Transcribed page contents
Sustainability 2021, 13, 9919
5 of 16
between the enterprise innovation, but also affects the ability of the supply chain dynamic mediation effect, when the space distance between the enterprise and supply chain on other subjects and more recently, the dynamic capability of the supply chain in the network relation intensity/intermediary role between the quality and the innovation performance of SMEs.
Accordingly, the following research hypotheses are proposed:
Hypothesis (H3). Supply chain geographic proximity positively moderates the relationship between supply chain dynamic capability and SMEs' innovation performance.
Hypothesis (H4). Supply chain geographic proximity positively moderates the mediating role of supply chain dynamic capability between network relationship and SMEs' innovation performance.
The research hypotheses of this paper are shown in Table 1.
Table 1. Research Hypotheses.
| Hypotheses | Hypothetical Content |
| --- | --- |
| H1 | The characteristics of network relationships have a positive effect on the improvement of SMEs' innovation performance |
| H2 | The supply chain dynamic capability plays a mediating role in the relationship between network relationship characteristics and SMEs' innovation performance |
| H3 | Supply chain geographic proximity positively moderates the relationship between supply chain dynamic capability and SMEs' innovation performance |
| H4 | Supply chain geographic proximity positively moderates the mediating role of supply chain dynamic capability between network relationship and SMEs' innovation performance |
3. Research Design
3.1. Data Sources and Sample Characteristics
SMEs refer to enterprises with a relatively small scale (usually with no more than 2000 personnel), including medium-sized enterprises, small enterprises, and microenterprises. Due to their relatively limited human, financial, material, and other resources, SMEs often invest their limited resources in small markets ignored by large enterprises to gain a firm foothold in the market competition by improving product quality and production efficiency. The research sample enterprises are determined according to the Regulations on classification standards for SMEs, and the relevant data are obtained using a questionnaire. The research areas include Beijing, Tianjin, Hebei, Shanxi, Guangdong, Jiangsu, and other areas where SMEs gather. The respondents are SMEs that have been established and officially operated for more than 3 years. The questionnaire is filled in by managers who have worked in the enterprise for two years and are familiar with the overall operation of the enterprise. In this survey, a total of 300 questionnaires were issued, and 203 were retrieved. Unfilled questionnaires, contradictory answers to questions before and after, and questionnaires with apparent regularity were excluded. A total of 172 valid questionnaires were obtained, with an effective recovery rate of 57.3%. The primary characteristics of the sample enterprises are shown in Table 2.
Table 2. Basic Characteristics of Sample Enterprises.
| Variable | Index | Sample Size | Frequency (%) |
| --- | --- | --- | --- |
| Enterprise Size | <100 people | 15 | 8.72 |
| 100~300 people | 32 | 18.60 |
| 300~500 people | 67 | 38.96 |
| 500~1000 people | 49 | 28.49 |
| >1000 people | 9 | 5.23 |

- _ASSIGNMENT_
Print, from the entries above, the line with "SMEs refer to", the line with "Table 2. Basic" and all lines between them, exactly and with nothing else.

- _EXERCISE SOLUTION_
SMEs refer to enterprises with a relatively small scale (usually with no more than 2000 personnel), including medium-sized enterprises, small enterprises, and microenterprises. Due to their relatively limited human, financial, material, and other resources, SMEs often invest their limited resources in small markets ignored by large enterprises to gain a firm foothold in the market competition by improving product quality and production efficiency. The research sample enterprises are determined according to the Regulations on classification standards for SMEs, and the relevant data are obtained using a questionnaire. The research areas include Beijing, Tianjin, Hebei, Shanxi, Guangdong, Jiangsu, and other areas where SMEs gather. The respondents are SMEs that have been established and officially operated for more than 3 years. The questionnaire is filled in by managers who have worked in the enterprise for two years and are familiar with the overall operation of the enterprise. In this survey, a total of 300 questionnaires were issued, and 203 were retrieved. Unfilled questionnaires, contradictory answers to questions before and after, and questionnaires with apparent regularity were excluded. A total of 172 valid questionnaires were obtained, with an effective recovery rate of 57.3%. The primary characteristics of the sample enterprises are shown in Table 2.
Table 2. Basic Characteristics of Sample Enterprises.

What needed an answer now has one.